The Central Bank of Nigeria (CBN) has asked everyone involved in the foreign exchange (FX) market to turn in a compliance report showing how well they’re following the Nigeria FX Code by January 31, 2025. 

This move is part of the central bank's push to boost ethical standards, governance, and transparency in the FX market.

Market participants are required to conduct a self-assessment and submit a compliance report to the Central Bank of Nigeria (CBN) by January 31, 2025, as stated in the FX Code document released on Monday. This report must detail the institution's compliance level with the FX Code and be approved and signed by the Board, accompanied by extracts from the Board meeting.

 “Market Participants will be required to conduct a self-assessment and submit to the CBN a report on the institution’s level of compliance with the FX Code by January 31, 2025. All Market Participants will thereafter be required to submit to CBN a detailed compliance implementation plan that is approved and signed by its Board along with the extracts of the Board meeting.” 

The Nigeria FX Code, which kicks in on December 2, 2024, lays out best practices to create a fair and transparent FX market. It’s aimed at authorized dealers under the CBN Act 2007, the Bank and Other Financial Institutions Act 2020, and other entities involved in wholesale FX trading.

Compliance directive highlights

The CBN is asking market participants to carry out a self-assessment and submit a report that shows how they’re complying with the code. This report needs to be signed off by the board of directors and should include a plan to fix any compliance issues. They also have to provide minutes from the relevant board meetings to show that there’s proper oversight.

After the initial report, participants will need to file quarterly compliance reports with the CBN’s Financial Markets Department (FMD). These reports are due within 14 days after each quarter ends, with the first one expected by March 31, 2025.

Enforcement and penalties

As for enforcement and penalties, the CBN has set up strict measures, including fines as outlined in the CBN Act 2007 and BOFIA Act 2020. Those who don’t comply could face administrative penalties, highlighting how crucial it is to stick to the FX Code.

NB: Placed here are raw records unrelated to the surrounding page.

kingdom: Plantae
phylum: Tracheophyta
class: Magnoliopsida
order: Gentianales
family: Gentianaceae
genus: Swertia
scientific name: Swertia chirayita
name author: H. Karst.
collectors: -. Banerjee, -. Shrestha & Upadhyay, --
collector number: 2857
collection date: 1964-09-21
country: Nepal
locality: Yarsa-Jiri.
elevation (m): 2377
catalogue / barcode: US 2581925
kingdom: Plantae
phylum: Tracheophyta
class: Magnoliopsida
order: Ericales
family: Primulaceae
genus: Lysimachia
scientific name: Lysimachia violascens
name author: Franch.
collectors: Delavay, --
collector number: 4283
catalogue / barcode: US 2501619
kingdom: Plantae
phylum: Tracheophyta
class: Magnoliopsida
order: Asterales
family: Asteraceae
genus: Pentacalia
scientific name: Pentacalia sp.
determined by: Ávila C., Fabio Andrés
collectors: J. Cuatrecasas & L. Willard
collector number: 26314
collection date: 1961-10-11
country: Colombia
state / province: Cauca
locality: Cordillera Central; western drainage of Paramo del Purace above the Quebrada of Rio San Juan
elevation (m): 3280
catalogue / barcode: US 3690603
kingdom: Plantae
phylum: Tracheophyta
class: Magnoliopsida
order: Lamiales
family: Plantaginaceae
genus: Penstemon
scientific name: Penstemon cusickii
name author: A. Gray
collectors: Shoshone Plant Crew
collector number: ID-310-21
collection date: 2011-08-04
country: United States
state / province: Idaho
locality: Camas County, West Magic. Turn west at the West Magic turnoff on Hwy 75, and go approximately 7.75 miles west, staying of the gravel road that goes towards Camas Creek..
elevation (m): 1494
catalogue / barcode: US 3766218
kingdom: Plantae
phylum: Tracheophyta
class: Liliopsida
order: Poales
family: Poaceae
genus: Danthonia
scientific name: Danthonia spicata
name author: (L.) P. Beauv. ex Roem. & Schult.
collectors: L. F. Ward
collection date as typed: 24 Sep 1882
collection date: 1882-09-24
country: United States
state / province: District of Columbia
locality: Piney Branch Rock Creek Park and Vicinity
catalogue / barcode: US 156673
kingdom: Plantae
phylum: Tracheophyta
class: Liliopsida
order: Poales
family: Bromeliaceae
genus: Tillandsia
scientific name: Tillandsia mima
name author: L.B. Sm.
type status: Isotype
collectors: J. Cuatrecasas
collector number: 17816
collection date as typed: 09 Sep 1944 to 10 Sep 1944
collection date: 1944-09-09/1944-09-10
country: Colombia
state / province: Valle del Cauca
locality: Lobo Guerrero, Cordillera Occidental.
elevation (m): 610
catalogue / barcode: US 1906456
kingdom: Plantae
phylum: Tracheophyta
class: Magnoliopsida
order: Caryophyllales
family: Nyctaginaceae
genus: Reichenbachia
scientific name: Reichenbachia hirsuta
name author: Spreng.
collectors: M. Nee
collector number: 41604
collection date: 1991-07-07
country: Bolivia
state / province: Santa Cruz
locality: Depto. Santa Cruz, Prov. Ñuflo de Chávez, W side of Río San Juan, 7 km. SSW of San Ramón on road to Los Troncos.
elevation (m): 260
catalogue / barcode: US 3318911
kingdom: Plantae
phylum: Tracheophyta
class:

The Nigeria FX Code is based on the Global FX Code, blending international best practices with the specific needs of Nigeria’s foreign exchange market. It revolves around six main principles:

  • Ethics: Everyone involved should uphold high ethical standards and professionalism.
  • Governance: Organizations need to set up solid governance structures to oversee FX activities.
  • Execution: Careful handling of transactions is crucial for a fair and transparent market.
  • Information sharing: It's vital to maintain confidentiality and accuracy in all communications.
  • Risk management and compliance: Strong frameworks should be established to identify and manage risks effectively.
  • Confirmation and settlement: Smooth post-trade processes are key to ensuring transactions go off without a hitch.

Strengthening market integrity 

The CBN’s directive shows its dedication to building a more resilient and transparent FX market. The FX Code is designed to boost confidence among market players, making sure that transactions are competitively priced and meet global standards. Market participants are encouraged to align their practices with the FX Code principles to avoid penalties and help maintain the overall stability of Nigeria’s FX market.